EXTRAIT À LIRE:
%%
Moins de deux ans après avoir sorti Frappe préventive, son premier projet solo, Jarod a sorti le mois dernier son nouvel opus « Caméléon ». A l’image de son alias, Jarod y montre la pleine étendue de son talent, diversifiant tant les flows que les inspirations, un réel touche à tout qui sait s’adapter quelle que soit la situation.
Lors de la séance d’écoute, tu as expliqué que tu ne pouvais plus écouter certains artistes, parce qu’ils s’étaient perdus dans un registre qui n’est pas le leur. Toi, au contraire, tu donnes dans plein de registres différents dans ton album. Alors, au contraire de ces artistes là, tu n’as pas peur de noyer tes auditeurs dans trop de choses différentes, voire même de te perdre toi-même dans un de ces registres ?
Je pense qu’à partir du moment où moi ça me plaît, tant que je reste fidèle à moi-même et que le truc me plaît, je le mets, c’est tout. Je reste le seul barème de ma création artistique. Et puis si ça ne marche pas, tant pis. Mais je pense qu’il faut garder cette intégrité artistique. Après, quand je disais cela concernant les autres artistes, ce n’était pas nécessairement une critique, c’est simplement qu’ils se sont éloignés de ce que j’ai connu d’eux au début. Bon, on ne va pas se cacher, souvent ils se sont dénaturés dans un but commercial…
En écoutant l’album, j’ai eu du mal à trouver une certaine cohérence, tant dans les thèmes abordés que dans les prods. Enfin j’ai eu l’impression que tu as pris des instrus qui te plaisaient, les unes après les autres, et tu les as juxtaposées à la suite sans chercher de cohérence.
%%
(Données d'estimation de pose)
%%
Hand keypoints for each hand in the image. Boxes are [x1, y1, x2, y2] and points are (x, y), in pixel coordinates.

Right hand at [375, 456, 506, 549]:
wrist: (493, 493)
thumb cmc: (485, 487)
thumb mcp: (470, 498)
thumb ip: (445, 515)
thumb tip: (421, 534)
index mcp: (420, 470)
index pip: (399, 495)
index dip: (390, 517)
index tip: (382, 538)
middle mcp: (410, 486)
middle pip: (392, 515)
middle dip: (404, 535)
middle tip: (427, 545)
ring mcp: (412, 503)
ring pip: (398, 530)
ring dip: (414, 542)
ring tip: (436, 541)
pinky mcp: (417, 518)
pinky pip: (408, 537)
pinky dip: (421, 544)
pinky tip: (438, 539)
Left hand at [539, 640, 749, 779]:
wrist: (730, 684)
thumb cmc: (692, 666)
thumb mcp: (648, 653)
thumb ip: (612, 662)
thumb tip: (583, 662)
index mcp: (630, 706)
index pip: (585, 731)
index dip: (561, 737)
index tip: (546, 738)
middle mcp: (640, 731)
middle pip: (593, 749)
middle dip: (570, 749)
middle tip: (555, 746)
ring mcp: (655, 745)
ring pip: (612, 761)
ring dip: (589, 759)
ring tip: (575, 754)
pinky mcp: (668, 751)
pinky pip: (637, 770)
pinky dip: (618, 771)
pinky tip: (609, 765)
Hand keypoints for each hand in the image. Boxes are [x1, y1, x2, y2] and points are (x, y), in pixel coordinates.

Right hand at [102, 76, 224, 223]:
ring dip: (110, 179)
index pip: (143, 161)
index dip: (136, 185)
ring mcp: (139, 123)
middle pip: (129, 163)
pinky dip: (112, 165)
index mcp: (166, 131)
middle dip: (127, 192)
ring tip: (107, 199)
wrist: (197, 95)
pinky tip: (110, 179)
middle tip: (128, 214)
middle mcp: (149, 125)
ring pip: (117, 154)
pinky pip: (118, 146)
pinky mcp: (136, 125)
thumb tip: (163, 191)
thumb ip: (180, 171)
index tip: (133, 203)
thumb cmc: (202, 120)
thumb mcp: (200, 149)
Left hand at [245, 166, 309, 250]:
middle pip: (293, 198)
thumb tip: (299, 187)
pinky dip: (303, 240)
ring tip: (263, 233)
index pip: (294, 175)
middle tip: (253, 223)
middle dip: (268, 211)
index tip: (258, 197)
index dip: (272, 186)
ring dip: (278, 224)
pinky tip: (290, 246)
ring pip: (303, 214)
%%
Prolonge l'entretien sur l'album « Caméléon » de Jarod en reprenant juste après sa dernière phrase.

RÉSULTAT ATTENDU:
Oui c’est vrai, et je ne l’ai jamais cherchée ! C’est peut-être une des raisons qui explique que je ne suis pas un artiste incroyable, qui vend 100 000 albums, tu vois ? Parce que je prends toujours des risques dans le sens où mon but principal c’est de me faire kiffer, de me surprendre, de surprendre les gens. Après, t’es pas le premier à le dire ça. Mais c’est tout à fait assumé, et j’ai toujours fonctionné comme cela. Si tu écoutes mon précédent album, ou mes mixtapes, tu en déduiras la même chose exactement. Même si au final les mixtapes contenaient moins de morceaux complètement décalés, mais il y en avait quand même un ou deux (rires). Je pense que je suis là pour surprendre, je ne veux pas m’enfermer dans une case… Je suis un caméléon !
Cependant, je comprends que cela puisse gêner au niveau de la cohérence musicale, mais je pense que pour aborder mes projets, il faut un minimum d’ouverture, sinon c’est pas possible. Les gens n’ont pas l’habitude d’entendre des morceaux autant décalés sur un seul album, qui n’ont rien à voir les uns avec les autres…
Sur le précédent album, tu es arrivé à faire de bons scores de vente, sans pour autant avoir aucune couverture médiatique. Pourquoi, à ton avis ? C’était une critique envers les médias ou pas du tout ?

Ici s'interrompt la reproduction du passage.